LeetCode Q 991 - Broken Calculator
On a broken calculator that has a number showing on its display, we can perform two operations:
Double: Multiply the number on the display by 2, or;
Decrement: Subtract 1 from the number on the display.
Initially, the calculator is displaying the number X.
Return the minimum number of operations needed to display the number Y.
Example 1: Input: X = 2, Y = 3 ; Output: 2
Explanation: Use double operation and then decrement operation {2 -> 4 -> 3}.
Example 2: Input: X = 5, Y = 8 ; Output: 2
Explanation: Use decrement and then double {5 -> 4 -> 8}.
Example 3: Input: X = 3, Y = 10 ; Output: 3
Explanation: Use double, decrement and double {3 -> 6 -> 5 -> 10}.
Example 4: Input: X = 1024, Y = 1 ; Output: 1023
Explanation: Use decrement operations 1023 times.
Note:
- 1 <= X <= 10^9
- 1 <= Y <= 10^9
Solution
Intuition
Instead of multiplying by 2 or subtracting 1 from X, we could divide by 2 (when Y is even) or add 1 to Y.
The motivation for this is that it turns out we always greedily divide by 2:
- If say Y is even, then if we perform 2 additions and one division, we could instead perform one division and one addition for less operations [(Y+2) / 2 vs Y/2 + 1].
- If say Y is odd, then if we perform 3 additions and one division, we could instead perform 1 addition, 1 division, and 1 addition for less operations [(Y+3) / 2 vs (Y+1) / 2 + 1].
Algorithm
While Y is larger than X, add 1 if it is odd, else divide by 2. After, we need to do X - Y additions to reach X.
Code:
public int brokenCalc(int X, int Y) {
int res = 0;
while (Y > X) {
Y = Y % 2 == 0 ? Y / 2 : Y + 1;
res++;
}
return res + X - Y;
}

Task item A: Please reproduce everything in the source records from the line containing "Does zebra print dress" down to the line containing "No, it is in front of (184, 532).", substituting "camera" for "viewer" and changing nothing else.

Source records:
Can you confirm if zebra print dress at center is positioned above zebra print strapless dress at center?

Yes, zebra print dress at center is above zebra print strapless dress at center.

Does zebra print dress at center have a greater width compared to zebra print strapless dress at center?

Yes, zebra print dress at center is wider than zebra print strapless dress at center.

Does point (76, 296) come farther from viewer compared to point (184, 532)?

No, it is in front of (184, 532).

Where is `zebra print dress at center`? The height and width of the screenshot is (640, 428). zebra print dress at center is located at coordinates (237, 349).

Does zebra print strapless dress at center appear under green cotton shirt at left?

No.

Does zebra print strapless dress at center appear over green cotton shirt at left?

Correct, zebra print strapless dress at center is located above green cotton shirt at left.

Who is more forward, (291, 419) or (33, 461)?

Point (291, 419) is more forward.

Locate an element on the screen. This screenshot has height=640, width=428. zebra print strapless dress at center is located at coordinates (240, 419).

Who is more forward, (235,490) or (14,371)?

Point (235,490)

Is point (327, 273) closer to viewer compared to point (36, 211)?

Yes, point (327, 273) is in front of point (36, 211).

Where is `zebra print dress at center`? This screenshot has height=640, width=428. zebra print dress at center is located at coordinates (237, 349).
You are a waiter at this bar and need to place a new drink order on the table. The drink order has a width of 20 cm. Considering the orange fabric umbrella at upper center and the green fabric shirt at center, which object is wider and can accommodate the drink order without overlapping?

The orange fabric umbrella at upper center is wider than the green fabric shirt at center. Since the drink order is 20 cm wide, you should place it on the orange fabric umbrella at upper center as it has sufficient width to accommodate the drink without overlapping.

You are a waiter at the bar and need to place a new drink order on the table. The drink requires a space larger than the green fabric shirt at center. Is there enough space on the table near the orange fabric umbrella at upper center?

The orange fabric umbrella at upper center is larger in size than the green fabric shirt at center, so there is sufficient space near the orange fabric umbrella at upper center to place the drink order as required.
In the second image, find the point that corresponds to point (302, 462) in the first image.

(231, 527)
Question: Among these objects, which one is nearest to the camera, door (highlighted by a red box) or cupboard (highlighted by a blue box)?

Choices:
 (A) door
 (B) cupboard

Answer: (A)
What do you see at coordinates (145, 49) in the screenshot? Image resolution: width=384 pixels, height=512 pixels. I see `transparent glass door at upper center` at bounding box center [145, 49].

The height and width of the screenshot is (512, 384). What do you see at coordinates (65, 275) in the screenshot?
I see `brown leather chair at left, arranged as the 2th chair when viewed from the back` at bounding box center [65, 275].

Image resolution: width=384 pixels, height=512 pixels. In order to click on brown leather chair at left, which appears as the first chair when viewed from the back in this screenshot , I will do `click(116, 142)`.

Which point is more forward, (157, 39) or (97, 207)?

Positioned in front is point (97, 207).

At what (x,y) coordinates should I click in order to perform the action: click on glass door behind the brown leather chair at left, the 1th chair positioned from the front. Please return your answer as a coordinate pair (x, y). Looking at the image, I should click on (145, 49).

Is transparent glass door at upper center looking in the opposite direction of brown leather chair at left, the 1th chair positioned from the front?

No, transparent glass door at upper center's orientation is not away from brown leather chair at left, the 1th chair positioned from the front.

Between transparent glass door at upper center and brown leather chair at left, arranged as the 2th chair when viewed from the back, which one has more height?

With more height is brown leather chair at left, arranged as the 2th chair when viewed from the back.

Task item B:
Answer these questions about the Broken Calculator problem:
(i) What output is given for Example 4, where X = 1024 and Y = 1?
(ii) What are the upper limits for X and Y given in the Note?
(iii) In the code, what value is res set to before the while loop begins?

Exercise response A:
Does zebra print dress at center have a greater width compared to zebra print strapless dress at center?

Yes, zebra print dress at center is wider than zebra print strapless dress at center.

Does point (76, 296) come farther from camera compared to point (184, 532)?

No, it is in front of (184, 532).

Exercise response B:
(i) 1023
(ii) 10^9 for each
(iii) 0